• Data records:
···

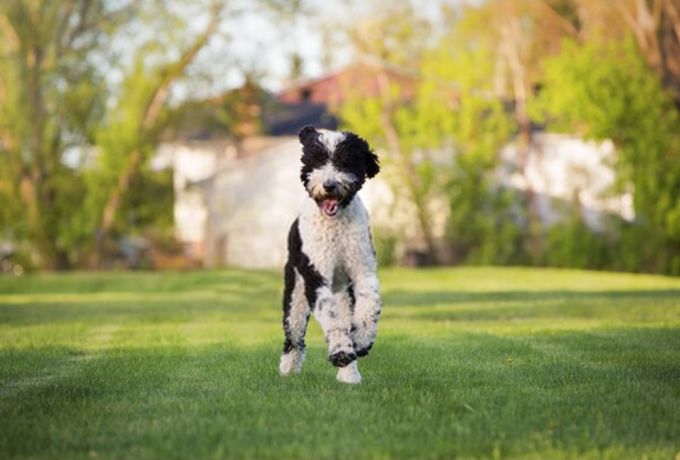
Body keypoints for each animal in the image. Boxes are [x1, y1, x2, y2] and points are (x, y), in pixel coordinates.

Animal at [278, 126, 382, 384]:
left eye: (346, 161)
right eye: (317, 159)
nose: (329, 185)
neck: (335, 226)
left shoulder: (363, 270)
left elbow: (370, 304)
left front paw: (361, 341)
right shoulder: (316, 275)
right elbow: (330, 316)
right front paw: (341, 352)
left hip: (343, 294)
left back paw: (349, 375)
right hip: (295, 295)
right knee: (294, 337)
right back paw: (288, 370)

···

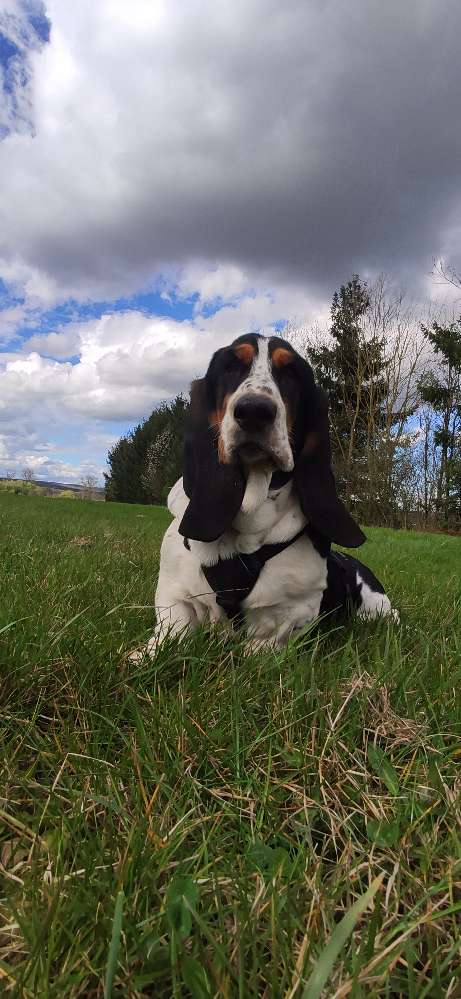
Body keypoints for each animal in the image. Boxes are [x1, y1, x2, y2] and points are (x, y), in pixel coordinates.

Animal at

···

Which lines above run from the one containing "right front paw: (341, 352)" to the one containing "right back paw: (288, 370)"? Give them again exactly, both ends included.

• Answer for the task:
right front paw: (341, 352)
left hip: (343, 294)
left back paw: (349, 375)
right hip: (295, 295)
right knee: (294, 337)
right back paw: (288, 370)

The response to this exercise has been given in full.